Her gran, or Jackie (as she insisted she wasn't old enough to be a grandmother), still worked as a hairdresser and her mum worked as a science teacher at the local primary school. Jackie would get home first and make a pot of tea for herself and her granddaughter, then begin on fixing dinner for the night. Stella's mother would get back later, press a quick kiss to her daughter's forehead as she did homework, then began on her lesson plans for the next week.
That night was no exception. The three women were gathered at the table, eating the fish and chips Jackie had prepared. Stella looked over to her mother, who, despite being in her late thirties, was still gorgeous and still unmarried.
"Mum, why don't you ever go out, y'know, enjoy yourself, meet new people?" Stella asked, picking at her chips unenthusiastically. She really didn't like them, but her mum and gran insisted on having them constantly.
"Because," Rose replied, taking a sip of tea. "I'm happy with how life is going. I have you, my old mum-,"
"Don't call me old," Jackie interrupted, glaring at her child.
Rose laughed before continuing. "And I have my students and a job I love. What more could I ask for?"
"Uh, a man, maybe?" Stella watched her mother and grandmother stiffen before continuing. "Come on, Mum, I've seen you looking at bridal magazines. You have a binder planning out your dream wedding, though I can't understand for the life of me why you would want that many desserts with banana in them. You just have to get out there and find someone!"
"I'm perfectly fine with the way things are, thank you," Rose replied, standing to take her sink to the plate.
Stella watched her sadly, feeling anger and resentment welling up in her chest. "It's because you're still waiting for him, isn't it?" The sound of ceramic shattering filled the room as the plate slipped from Rose's grip. Stella winced, but continued on. "It's been sixteen years, Mum. He's either dead or he moved on, more likely the second one. That's what you ne-,"
"Shut up!" Rose spun around, glaring at her daughter. "Don't talk about things you don't understand!"

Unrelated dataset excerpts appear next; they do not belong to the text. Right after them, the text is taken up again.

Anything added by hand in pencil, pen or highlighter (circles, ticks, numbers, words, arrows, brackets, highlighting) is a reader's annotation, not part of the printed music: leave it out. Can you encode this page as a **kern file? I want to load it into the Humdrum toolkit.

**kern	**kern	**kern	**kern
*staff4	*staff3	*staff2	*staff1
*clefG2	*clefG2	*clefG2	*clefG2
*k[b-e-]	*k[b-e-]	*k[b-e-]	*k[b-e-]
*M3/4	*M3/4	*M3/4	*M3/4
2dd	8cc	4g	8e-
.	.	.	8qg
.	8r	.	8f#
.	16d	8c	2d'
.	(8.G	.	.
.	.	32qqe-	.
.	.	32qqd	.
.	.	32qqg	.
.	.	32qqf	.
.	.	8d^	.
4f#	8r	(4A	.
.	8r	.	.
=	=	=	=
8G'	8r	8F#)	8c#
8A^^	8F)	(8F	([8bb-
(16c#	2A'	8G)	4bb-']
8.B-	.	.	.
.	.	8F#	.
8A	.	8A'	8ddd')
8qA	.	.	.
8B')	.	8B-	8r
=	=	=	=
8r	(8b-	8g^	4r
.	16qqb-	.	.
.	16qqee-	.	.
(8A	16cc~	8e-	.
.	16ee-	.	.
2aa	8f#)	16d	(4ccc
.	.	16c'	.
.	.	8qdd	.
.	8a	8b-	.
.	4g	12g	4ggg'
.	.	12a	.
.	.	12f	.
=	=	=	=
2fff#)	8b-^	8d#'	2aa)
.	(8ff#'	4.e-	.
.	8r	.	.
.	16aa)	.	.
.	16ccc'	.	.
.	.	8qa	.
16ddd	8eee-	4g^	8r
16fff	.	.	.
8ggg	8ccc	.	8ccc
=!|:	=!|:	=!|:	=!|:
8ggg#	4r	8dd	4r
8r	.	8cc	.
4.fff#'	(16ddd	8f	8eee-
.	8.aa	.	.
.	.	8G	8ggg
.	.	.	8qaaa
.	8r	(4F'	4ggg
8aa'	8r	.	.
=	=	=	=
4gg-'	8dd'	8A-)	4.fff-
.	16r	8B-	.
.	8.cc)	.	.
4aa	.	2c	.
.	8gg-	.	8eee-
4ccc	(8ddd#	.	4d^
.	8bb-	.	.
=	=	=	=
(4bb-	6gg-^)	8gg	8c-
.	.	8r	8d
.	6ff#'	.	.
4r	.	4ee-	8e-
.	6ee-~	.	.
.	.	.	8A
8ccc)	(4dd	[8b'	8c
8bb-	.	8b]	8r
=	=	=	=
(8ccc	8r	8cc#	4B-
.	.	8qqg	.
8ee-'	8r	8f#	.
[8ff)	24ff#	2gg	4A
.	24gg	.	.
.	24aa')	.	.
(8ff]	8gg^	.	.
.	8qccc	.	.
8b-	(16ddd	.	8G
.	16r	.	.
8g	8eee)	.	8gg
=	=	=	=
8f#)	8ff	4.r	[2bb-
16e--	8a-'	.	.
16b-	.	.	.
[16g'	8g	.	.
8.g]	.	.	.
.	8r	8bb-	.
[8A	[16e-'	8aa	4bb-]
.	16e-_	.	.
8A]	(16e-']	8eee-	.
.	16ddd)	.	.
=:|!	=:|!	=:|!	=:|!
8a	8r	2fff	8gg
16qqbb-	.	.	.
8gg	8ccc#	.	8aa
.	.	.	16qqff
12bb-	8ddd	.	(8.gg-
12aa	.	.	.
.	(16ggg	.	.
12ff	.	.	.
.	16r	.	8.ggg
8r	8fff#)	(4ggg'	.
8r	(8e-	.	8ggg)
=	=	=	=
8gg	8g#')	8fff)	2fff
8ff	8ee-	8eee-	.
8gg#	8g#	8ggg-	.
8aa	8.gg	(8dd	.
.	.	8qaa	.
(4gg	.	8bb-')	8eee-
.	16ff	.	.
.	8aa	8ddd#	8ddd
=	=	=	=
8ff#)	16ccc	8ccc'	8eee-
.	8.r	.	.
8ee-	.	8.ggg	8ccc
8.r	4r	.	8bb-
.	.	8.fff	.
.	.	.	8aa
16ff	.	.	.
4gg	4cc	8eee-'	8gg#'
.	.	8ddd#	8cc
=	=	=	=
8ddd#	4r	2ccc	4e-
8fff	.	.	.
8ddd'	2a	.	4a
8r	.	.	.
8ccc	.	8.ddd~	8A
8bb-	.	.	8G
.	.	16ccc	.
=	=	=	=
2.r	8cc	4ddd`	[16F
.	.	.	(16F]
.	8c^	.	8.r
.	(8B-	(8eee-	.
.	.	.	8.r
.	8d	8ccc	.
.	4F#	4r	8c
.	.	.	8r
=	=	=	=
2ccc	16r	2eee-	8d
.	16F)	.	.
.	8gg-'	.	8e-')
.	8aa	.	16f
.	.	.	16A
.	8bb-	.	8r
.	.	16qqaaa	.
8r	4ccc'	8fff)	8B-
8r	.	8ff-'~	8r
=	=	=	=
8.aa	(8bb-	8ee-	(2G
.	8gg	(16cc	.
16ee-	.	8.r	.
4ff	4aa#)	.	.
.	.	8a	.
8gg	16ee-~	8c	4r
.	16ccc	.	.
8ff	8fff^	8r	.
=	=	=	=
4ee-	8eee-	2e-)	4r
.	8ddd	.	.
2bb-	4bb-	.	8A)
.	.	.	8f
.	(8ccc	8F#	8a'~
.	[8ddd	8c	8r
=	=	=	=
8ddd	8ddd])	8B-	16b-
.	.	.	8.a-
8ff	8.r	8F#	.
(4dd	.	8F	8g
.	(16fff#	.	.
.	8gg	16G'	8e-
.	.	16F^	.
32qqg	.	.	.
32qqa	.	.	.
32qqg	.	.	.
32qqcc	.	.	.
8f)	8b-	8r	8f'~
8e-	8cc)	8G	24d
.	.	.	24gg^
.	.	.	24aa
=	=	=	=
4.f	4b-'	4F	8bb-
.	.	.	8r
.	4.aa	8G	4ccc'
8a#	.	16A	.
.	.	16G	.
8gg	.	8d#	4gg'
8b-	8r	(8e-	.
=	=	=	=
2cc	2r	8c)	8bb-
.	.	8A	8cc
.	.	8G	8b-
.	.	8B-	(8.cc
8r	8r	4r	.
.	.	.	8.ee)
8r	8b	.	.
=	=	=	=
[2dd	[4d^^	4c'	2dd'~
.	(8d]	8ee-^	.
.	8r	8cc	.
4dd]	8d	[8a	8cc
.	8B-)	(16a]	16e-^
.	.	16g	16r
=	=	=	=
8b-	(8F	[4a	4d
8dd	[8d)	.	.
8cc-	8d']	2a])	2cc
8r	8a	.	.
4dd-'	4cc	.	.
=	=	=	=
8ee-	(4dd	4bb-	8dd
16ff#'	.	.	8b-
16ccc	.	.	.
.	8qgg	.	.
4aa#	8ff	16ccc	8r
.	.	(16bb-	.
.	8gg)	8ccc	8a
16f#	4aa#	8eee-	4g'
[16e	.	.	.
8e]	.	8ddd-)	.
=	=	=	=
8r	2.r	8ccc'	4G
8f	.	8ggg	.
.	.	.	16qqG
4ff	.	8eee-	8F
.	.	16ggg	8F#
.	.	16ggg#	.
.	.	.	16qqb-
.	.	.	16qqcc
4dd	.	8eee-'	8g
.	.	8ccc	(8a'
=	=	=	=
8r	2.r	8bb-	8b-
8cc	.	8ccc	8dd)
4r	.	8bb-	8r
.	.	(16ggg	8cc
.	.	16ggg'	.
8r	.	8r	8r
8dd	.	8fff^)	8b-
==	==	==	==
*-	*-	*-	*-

"What's there not to understand?" Stella hadn't realized she had stood until she was mere feet from her mother. "He left! He knocked you up and ran and never looked back. What am I not understanding, Mum, please tell me!"
Rose shook her head, tears welling up in her eyes. "You're a child, you wouldn't understand. He loved me and h-,"
"Obviously he didn't if he left!"
Silence fell in the room. Her mother pushed past her to go to her room, followed by Jackie, who was carrying a fresh cup of tea. Stella sighed, grabbing her jacket from the coat-rack by the door, pulling it on over her tank top. She yanked on her red Converses before heading out into the night.